By Brian Swint and Fergal O’Brien
Jan. 19 (Bloomberg) -- The euro-area economy will contract this year for the first time since the currency was introduced a decade ago, the European Commission forecast, cutting its outlook for the region amid the worst financial crisis since World War II.
The economy of the 16 countries sharing the euro will shrink 1.9 percent in 2009, the Brussels-based commission said today, revising a November estimate for growth of 0.1 percent. European Central Bank President Jean-Claude Trichet today said economic prospects are “substantially” worse than the ECB predicted just last month.
“The overall outlook is grim,” European Union Monetary Affairs Commissioner Joaquin Almunia told reporters in Brussels today. “In 2009, we are forecasting negative growth for 11 out of the 16 euro-area members.”
European companies are slashing spending and jobs as they grapple with a global slump that’s eroding demand for everything from chemicals and automobiles to luxury goods. As growth contracts, the ECB has cut its key interest rate to match the lowest since the euro’s launch in 1999, while European governments have orchestrated bank rescues and fiscal-stimulus packages to bolster their economies.
Governments in the U.S., Japan and China are pushing stimulus plans for their own economies, which are also mired in the fallout from the global financial crisis. The commission forecast that the U.S., the world’s biggest economy, will contract by 1.6 percent this year, while Japan’s economy will shrink 2.4 percent.
Obama Plan
U.S. President-elect Barack Obama, who will be inaugurated in Washington tomorrow, proposed an $850 billion, two-year package of tax cuts and increased spending. In China, the government has reduced taxes and unveiled a 4 trillion yuan ($585 million) package.
In Europe, the slump deepened in the fourth quarter, according to the commission, which estimates that gross domestic product shrank by 1.5 percent in the final three months of the year after a 0.2 percent contraction in the previous two quarters.
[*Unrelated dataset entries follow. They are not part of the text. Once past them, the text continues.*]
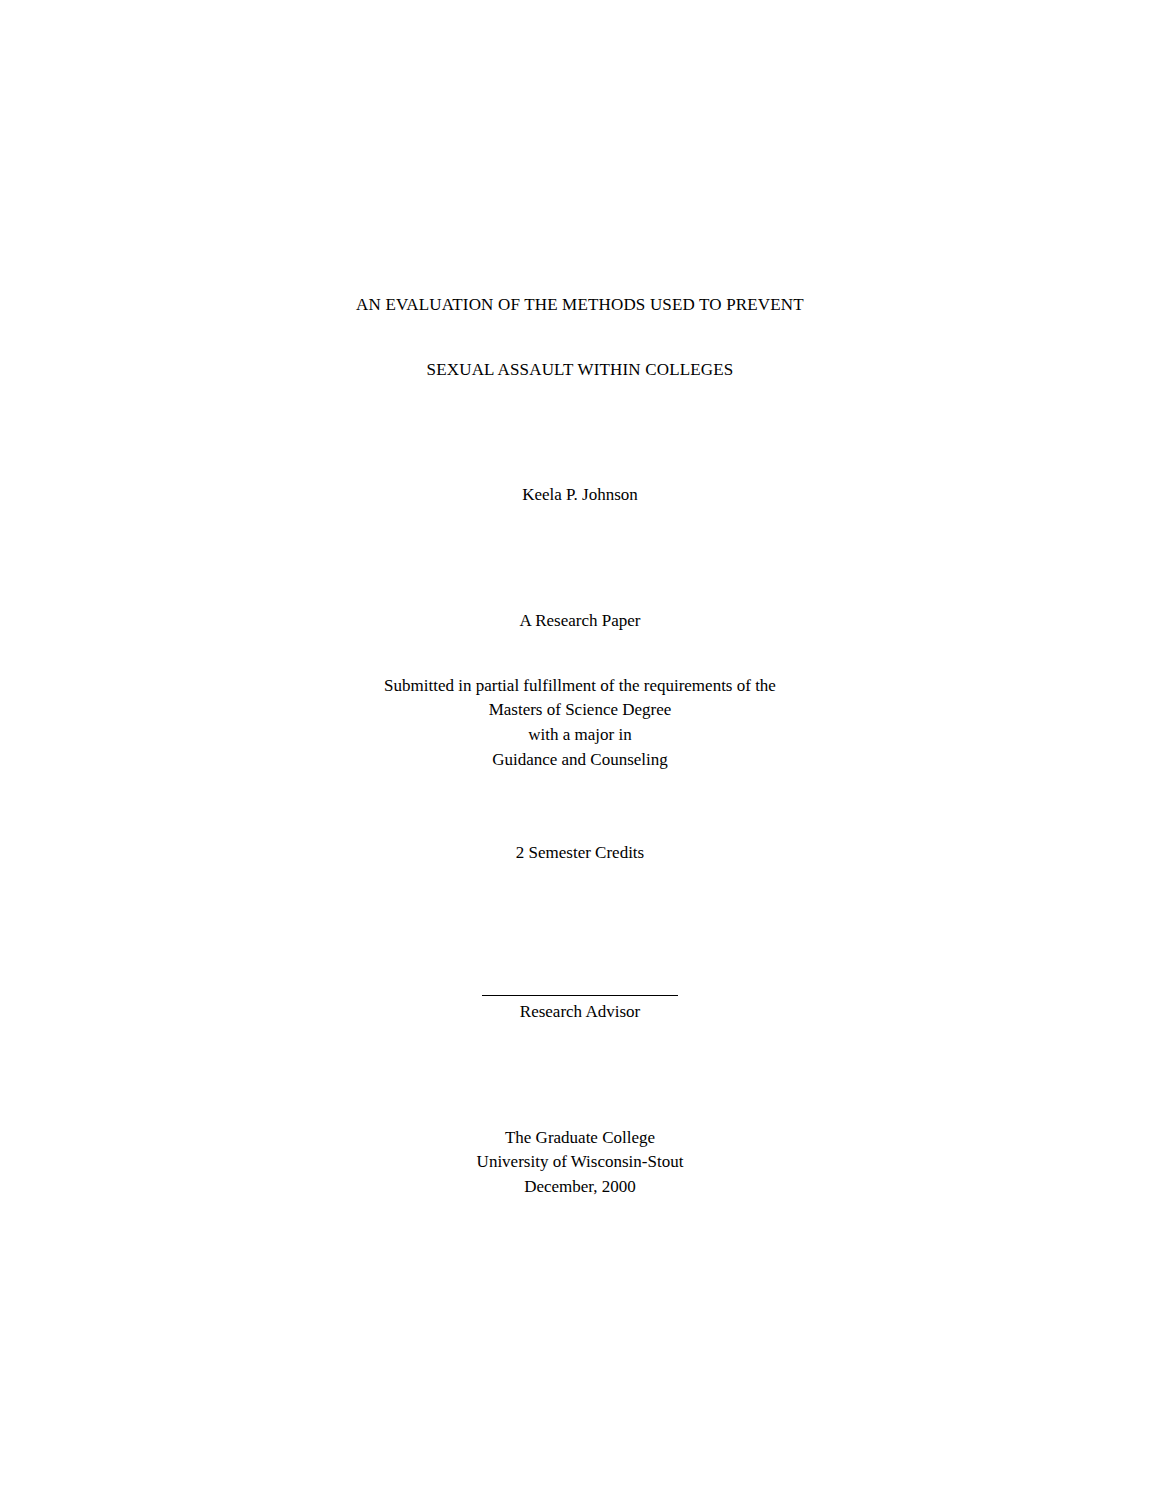AN EVALUATION OF THE METHODS USED TO PREVENT
SEXUAL ASSAULT WITHIN COLLEGES
Keela P. Johnson
A Research Paper
Submitted in partial fulfillment of the requirements of the
Masters of Science Degree
with a major in
Guidance and Counseling
2 Semester Credits
Research Advisor
The Graduate College
University of Wisconsin-Stout
December, 2000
The economy will continue to contract in the first two quarters of this year, it said.
Spain, the euro area’s fourth-largest economy, had its AAA sovereign credit rating removed by Standard & Poor’s today as its budget deficit swells. It was the second downgrade of a euro- region government in five days, after Greece last week
Extended Declines
The euro extended declines against the dollar after the downgrade and the commission’s forecasts, falling 0.7 percent to $1.3173 at 1:45 p.m. in London.
As the euro-area economy slumps, unemployment will rise and the region’s budget deficit may breach the EU limit of 3 percent of GDP for the first time since 2003, according to the commission. It sees the region’s unemployment rate increasing to 9.3 percent this year from 7.5 percent in 2008. The budget deficit will probably swell to 4 percent this year and 4.4 percent in 2010 from 1.7 percent in 2008, it said.
“The year 2009 will be very difficult,” Trichet said today in a speech in Paris. “Growth in the world and Europe will be substantially below what” most institutions projected at the start of December, he said.
The ECB last month forecast the euro-region economy would contract about 0.5 percent this year. Since then, data suggest Europe has slipped deeper into a recession, with economic confidence plunging to a record low and services and manufacturing activity contracting for a seventh month.
Demand Falters
Companies from Siemens AG, Europe’s largest engineering company, to retailer Carrefour SA, the region’s biggest retailer, have reported waning demand. Germany’s BASF SE, said today it may cut more jobs after its global business “declined significantly.”
The ECB has offered additional funds to banks as they nurse losses from the global financial turmoil. German Chancellor Angela Merkel this month prepared a second stimulus plan of as much as 50 billion euros ($66 billion) that includes tax cuts and aid to the country’s automobile industry. France has approved a 26 billion-euro stimulus program.
The measures will help to “put a floor” under the deterioration and “create the conditions for a gradual recovery in the second part of 2009,” Almunia said.
The euro region will return to growth next year with an expansion of 0.4 percent, today’s forecasts show. This year, Ireland will contract 5 percent, Germany 2.3 percent and economic output in Spain will drop 2 percent. The economy of the 27 countries in the EU will shrink 1.8 percent this year, according to the commission forecasts.
The U.K., a member of the EU that doesn’t use the euro, today announced the second bank rescue in three months, proposing insurance to underwrite mortgage-backed debt and toxic assts. The government also gave the Bank of England authority to buy assets as a tool of monetary policy as the benchmark U.K. interest rate approaches zero.